AMIA Jt Summits Transl Sci Proc. 2020 May 30;2020:259-268. eCollection 2020.
The need to organize a large collection in a manner that facilitates human comprehension is crucial given the ever-increasing volumes of information. In this work, we present PDC (probabilistic distributional clustering), a novel algorithm that, given a document collection, computes disjoint term sets representing topics in the collection. The algorithm relies on probabilities of word co-occurrences to partition the set of terms appearing in the collection of documents into disjoint groups of related terms. In this work, we also present an environment to visualize the computed topics in the term space and retrieve the most related PubMed articles for each group of terms. We illustrate the algorithm by applying it to PubMed documents on the topic of suicide. Suicide is a major public health problem identified as the tenth leading cause of death in the US. In this application, our goal is to provide a global view of the mental health literature pertaining to the subject of suicide, and through this, to help create a rich environment of multifaceted data to guide health care researchers in their endeavor to better understand the breadth, depth and scope of the problem. We demonstrate the usefulness of the proposed algorithm by providing a web portal that allows mental health researchers to peruse the suicide-related literature in PubMed.

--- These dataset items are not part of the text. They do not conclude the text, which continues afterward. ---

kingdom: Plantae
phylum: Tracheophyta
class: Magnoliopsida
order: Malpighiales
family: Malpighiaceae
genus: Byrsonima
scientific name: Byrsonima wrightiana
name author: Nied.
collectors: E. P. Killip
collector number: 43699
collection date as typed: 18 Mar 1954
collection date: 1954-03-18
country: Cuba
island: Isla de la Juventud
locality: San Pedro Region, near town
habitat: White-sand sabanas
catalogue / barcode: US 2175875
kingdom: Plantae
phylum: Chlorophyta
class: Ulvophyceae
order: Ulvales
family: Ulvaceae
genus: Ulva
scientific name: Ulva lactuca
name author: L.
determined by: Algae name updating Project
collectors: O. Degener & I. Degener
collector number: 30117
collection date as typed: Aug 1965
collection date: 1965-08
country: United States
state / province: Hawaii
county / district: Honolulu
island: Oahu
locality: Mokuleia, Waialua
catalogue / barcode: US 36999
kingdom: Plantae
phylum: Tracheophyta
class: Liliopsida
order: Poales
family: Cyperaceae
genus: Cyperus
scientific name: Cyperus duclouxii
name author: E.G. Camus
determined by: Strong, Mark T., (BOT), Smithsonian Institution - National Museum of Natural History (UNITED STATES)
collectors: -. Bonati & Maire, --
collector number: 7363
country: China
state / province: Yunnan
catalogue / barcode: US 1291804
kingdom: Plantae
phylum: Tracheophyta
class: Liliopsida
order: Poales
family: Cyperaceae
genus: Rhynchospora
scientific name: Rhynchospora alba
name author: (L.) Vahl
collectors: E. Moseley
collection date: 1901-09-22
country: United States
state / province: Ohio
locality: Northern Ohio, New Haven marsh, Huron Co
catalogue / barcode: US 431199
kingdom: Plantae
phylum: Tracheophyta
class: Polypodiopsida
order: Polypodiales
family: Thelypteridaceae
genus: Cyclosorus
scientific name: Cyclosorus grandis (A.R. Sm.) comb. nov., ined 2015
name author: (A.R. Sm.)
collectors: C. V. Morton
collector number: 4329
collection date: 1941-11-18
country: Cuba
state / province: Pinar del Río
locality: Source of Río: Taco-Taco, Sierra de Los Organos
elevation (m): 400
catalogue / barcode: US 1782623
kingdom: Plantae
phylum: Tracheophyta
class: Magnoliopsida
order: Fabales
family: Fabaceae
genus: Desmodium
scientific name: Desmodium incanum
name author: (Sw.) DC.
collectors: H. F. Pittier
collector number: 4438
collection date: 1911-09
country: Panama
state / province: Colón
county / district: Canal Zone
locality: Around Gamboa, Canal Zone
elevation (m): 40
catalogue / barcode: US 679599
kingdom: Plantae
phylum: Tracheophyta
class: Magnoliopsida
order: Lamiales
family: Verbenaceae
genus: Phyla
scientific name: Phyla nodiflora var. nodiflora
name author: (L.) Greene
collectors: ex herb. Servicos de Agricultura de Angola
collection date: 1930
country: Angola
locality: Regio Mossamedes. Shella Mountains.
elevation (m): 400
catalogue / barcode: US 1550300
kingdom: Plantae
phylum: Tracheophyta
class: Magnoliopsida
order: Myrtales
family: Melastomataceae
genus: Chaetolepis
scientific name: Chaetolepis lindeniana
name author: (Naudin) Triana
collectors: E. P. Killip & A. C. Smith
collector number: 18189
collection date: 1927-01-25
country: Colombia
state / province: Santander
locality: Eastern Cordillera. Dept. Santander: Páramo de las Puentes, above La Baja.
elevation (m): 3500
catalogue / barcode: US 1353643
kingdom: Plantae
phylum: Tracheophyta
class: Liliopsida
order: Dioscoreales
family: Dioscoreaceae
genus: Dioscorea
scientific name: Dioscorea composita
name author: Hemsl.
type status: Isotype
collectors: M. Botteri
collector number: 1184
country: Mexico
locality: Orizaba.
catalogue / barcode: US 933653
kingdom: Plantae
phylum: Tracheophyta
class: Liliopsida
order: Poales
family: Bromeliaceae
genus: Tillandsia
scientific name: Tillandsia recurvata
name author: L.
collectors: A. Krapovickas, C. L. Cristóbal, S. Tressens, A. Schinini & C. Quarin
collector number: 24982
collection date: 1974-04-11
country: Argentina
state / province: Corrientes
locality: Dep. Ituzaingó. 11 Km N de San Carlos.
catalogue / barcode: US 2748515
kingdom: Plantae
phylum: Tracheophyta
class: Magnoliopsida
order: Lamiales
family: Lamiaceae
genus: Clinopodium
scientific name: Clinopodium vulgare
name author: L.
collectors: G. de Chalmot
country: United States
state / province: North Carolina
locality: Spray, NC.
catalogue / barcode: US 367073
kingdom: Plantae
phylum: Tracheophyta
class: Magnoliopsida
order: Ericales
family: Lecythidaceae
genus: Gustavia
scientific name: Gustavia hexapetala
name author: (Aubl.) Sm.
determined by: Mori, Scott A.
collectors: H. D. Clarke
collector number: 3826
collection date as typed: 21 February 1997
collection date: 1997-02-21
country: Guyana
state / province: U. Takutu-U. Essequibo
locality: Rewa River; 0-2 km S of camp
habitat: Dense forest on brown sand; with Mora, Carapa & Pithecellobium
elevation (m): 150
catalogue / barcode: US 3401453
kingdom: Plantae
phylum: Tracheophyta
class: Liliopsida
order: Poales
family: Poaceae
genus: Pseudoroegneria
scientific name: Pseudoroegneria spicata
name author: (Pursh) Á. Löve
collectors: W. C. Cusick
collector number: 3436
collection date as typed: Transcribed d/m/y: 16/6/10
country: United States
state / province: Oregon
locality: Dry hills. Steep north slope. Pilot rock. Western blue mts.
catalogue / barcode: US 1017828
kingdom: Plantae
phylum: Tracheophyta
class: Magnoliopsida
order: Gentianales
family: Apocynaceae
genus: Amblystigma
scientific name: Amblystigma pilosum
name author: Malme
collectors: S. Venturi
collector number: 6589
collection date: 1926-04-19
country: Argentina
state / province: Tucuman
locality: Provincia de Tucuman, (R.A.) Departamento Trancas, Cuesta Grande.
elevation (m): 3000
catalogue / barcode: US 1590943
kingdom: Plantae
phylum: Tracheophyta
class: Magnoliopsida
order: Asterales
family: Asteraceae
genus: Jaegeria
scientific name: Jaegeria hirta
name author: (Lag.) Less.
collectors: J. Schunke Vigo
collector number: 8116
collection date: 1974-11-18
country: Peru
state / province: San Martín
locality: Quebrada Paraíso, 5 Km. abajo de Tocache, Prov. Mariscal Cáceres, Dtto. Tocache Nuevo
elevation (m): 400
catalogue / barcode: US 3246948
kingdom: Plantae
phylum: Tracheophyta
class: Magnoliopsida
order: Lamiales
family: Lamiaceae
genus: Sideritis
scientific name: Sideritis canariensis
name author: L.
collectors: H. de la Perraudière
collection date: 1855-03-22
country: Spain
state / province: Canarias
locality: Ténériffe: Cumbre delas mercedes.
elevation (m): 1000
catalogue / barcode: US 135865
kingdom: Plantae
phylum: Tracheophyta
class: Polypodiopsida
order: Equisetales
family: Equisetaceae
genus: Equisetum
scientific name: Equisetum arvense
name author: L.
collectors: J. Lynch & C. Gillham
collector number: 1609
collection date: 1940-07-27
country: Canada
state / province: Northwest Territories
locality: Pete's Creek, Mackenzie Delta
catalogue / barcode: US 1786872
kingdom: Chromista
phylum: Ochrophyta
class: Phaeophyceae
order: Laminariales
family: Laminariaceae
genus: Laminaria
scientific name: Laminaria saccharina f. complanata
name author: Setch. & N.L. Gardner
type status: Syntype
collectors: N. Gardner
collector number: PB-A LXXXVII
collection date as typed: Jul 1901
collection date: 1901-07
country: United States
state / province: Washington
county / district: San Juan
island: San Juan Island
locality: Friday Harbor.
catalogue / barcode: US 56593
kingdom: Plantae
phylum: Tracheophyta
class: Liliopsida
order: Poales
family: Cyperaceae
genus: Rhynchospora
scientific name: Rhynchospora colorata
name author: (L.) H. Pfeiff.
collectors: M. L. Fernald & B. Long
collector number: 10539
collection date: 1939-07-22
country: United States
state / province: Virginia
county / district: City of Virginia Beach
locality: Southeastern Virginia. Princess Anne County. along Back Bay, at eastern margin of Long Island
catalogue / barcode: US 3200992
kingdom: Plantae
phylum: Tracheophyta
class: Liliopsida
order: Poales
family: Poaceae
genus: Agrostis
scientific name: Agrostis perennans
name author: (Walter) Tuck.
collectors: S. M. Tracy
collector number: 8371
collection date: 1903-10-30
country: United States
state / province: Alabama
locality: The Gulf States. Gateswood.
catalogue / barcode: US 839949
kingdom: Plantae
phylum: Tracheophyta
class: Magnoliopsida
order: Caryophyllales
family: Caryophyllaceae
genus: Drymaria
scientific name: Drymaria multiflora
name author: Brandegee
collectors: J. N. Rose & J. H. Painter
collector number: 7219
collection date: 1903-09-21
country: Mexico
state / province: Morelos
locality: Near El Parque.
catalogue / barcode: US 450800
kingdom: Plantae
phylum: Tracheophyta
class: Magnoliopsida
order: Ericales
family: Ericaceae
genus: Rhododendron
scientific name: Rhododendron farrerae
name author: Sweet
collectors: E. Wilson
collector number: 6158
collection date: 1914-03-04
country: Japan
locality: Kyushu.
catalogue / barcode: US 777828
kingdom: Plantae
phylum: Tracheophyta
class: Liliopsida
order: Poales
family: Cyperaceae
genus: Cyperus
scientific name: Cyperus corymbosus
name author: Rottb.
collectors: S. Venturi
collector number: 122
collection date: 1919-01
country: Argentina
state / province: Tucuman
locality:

鉴于信息量不断增加,以促进人类理解的方式组织大量信息的需求至关重要。在这项工作中,我们提出了概率分布聚类(PDC)算法,这是一种新颖的算法,它在给定文档集的情况下,计算代表该文档集中主题的不相交词集。该算法依靠词共现概率将文档集中出现的词集划分为不相交的相关词组。在这项工作中,我们还展示了一个环境,用于在词空间中可视化计算出的主题,并为每组词检索最相关的PubMed文章。我们通过将该算法应用于关于自杀主题的PubMed文档来说明该算法。自杀是一个重大的公共卫生问题,在美国被确定为第十大死因。在这个应用中,我们的目标是提供与自杀主题相关的心理健康文献的全局视图,并借此帮助创建一个多方面数据丰富的环境,以指导医疗保健研究人员更好地理解该问题的广度、深度和范围。我们通过提供一个允许心理健康研究人员查阅PubMed中与自杀相关文献的网络门户,展示了所提出算法的实用性。